QUOTED PASSAGE
====
Use Version I of the Chain Rule to calculate \(\frac{d y}{d x}\). $$y=e^{-x^{2}}$$

Short Answer

Expert verified
Question: Find the derivative of the function \(y = e^{-x^2}\) with respect to x. Answer: The derivative of the function \(y = e^{-x^2}\) with respect to x is \(\frac{dy}{dx} = -2xe^{-x^2}\).

Step by step solution

01

Differentiate the outer function y(u)

To differentiate \(y(u) = e^u\) with respect to u, we'll use the fact that the derivative of \(e^u\) is itself. So we have: $$\frac{dy}{du} = e^u$$
02

Differentiate the inner function u(x)
====
TASK LIST
(1) According to the chain rule solution, what is the derivative of e^u with respect to u?
(2) Reproduce the part of the chain rule solution that starts at the words "Expert verified" and stops after the words "outer function y(u)".

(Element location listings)
====
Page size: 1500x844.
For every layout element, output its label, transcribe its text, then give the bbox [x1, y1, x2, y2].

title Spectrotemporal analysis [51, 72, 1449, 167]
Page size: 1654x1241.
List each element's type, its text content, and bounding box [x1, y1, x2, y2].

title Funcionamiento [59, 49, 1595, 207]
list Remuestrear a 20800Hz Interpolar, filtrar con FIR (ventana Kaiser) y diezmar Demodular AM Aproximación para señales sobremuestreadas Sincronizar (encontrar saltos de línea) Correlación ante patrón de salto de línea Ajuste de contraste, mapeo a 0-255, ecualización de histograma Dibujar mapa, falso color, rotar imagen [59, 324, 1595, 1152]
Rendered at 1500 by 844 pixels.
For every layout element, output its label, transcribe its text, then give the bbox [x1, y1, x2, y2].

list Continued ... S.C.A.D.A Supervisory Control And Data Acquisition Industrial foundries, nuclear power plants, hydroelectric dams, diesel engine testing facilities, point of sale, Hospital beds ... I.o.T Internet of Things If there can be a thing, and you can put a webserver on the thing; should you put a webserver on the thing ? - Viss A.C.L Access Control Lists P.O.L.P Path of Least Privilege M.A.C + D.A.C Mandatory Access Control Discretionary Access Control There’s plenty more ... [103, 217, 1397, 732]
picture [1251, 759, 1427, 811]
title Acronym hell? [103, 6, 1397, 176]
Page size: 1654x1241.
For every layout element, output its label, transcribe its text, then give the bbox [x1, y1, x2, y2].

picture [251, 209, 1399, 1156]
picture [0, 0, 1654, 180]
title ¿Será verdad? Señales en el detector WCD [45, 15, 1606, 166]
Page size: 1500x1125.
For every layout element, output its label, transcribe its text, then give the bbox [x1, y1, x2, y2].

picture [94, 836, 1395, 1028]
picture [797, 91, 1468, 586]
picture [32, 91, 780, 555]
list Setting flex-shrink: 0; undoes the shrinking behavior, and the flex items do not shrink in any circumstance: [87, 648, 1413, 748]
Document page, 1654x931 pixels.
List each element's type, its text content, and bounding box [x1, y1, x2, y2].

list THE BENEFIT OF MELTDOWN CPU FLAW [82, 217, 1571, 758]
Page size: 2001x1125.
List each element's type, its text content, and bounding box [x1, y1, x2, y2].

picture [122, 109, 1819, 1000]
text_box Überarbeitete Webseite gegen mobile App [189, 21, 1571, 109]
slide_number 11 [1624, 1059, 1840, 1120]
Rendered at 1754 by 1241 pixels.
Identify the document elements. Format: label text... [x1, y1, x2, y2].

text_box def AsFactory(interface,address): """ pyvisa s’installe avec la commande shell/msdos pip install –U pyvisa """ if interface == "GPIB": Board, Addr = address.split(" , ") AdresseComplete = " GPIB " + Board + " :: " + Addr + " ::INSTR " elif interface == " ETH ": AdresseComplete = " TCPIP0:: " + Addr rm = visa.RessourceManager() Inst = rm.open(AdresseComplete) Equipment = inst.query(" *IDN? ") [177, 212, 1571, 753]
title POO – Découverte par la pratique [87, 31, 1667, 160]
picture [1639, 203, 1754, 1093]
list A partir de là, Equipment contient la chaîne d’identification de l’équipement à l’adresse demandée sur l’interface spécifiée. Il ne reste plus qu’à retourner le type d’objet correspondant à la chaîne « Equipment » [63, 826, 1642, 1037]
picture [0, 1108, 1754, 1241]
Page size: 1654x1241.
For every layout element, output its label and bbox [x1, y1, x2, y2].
====
ANSWERS PER TASK
(1) The derivative of e^u with respect to u is e^u itself.

(2)
Expert verified
Question: Find the derivative of the function \(y = e^{-x^2}\) with respect to x. Answer: The derivative of the function \(y = e^{-x^2}\) with respect to x is \(\frac{dy}{dx} = -2xe^{-x^2}\).

Step by step solution

01

Differentiate the outer function y(u)